MAC is the alveolar concentration of an inhaled anesthetic (expressed as a % of 1 atmosphere) that prevents movement in response to a surgical stimulus (e.g., skin incision) in 50% of patients.
- It is analogous to the ED₅₀ for intravenous drugs
- It reflects the partial pressure of the anesthetic in the brain (since alveolar partial pressure equilibrates with brain partial pressure)
- The lower the MAC, the more potent the agent
— Morgan and Mikhail's Clinical Anesthesiology, 7e, p. 294; Barash Clinical Anesthesia, 9e, p. 1406
MAC Values of Common Inhaled Anesthetics
| Agent | MAC (%) |
|---|
| Nitrous oxide (N₂O) | 105% (requires hyperbaric conditions for 1.0 MAC) |
| Halothane | 0.75% |
| Isoflurane | 1.2% |
| Desflurane | 6.0% |
| Sevoflurane | 2.0% |
Values are for 30–55-year-old subjects at 1 atmosphere.

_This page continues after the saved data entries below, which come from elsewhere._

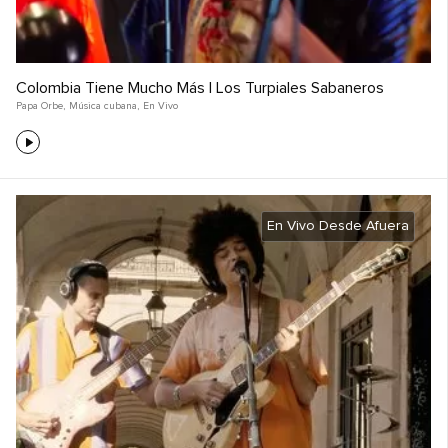
Colombia Tiene Mucho Más | Los Turpiales Sabaneros
Papa Orbe
,
Música cubana
,
En Vivo
En Vivo Desde Afuera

Expressed as volume % of the inspired gas mixture.
— Morgan and Mikhail's Clinical Anesthesiology, 7e, p. 294
How MAC is "Calculated" / Determined
MAC is not calculated from a formula — it is experimentally determined by:
- Administering a steady-state concentration of the inhaled agent to a subject
- Applying a standardized noxious stimulus (typically surgical skin incision)
- Observing whether the patient moves or does not move
- The concentration at which 50% of subjects do not move = 1 MAC
It is essentially a quantal dose-response measurement (yes/no response), not a continuous one.
Clinically Useful MAC Multiples
| MAC Multiple | Clinical Meaning |
|---|
| 0.3–0.4 MAC | MAC-awake — patient wakes up (emergence) |
| 0.4–0.5 MAC | Loss of consciousness / loss of recall |
| 1.0 MAC | Prevents movement in 50% of patients (ED₅₀) |
| 1.2–1.3 MAC | Prevents movement in ~95% of patients (EC₉₅) |
| 1.5 MAC (MAC-BAR) | Blunts adrenergic response to noxious stimuli |
— Barash Clinical Anesthesia, 9e, p. 1407
MAC is Additive
MAC values are roughly additive when combining agents:
0.5 MAC nitrous oxide + 0.5 MAC isoflurane = 1.0 MAC equivalent effect on movement suppression
Note: This additivity applies to movement suppression but not necessarily to cardiovascular effects (e.g., combining isoflurane + N₂O causes less hypotension than 1.2 MAC of isoflurane alone).
Factors That Alter MAC
Decrease MAC (agent appears more potent):
- Older age (↓ 6% per decade)
- Hypothermia
- Pregnancy (↓ ~1/3 at 8 weeks gestation)
- Opioids, benzodiazepines, barbiturates, ketamine
- Hypoxia (PaO₂ < 40 mmHg)
- Hypercarbia (PaCO₂ > 95 mmHg)
- Hypotension (MAP < 40 mmHg)
- Acute alcohol intoxication
- Hyponatremia, hypocalcemia
Increase MAC (agent appears less potent):
- Young age
- Hyperthermia (> 42°C)
- Chronic alcohol abuse
- Hypernatremia
- Increased CNS neurotransmitters (cocaine, amphetamines, MAOIs, levodopa)
No effect on MAC:
- Sex
- Duration of anesthesia
- Thyroid status (hyper or hypothyroid)
- Species
— Morgan and Mikhail's Clinical Anesthesiology, 7e, p. 295–296
Key Takeaway
MAC is not calculated mathematically — it is a pharmacodynamic benchmark measured experimentally. Clinically, you use the published MAC value for each agent and adjust based on the patient's clinical factors (age, temperature, concurrent medications, etc.) to estimate the appropriate dose for a given depth of anesthesia.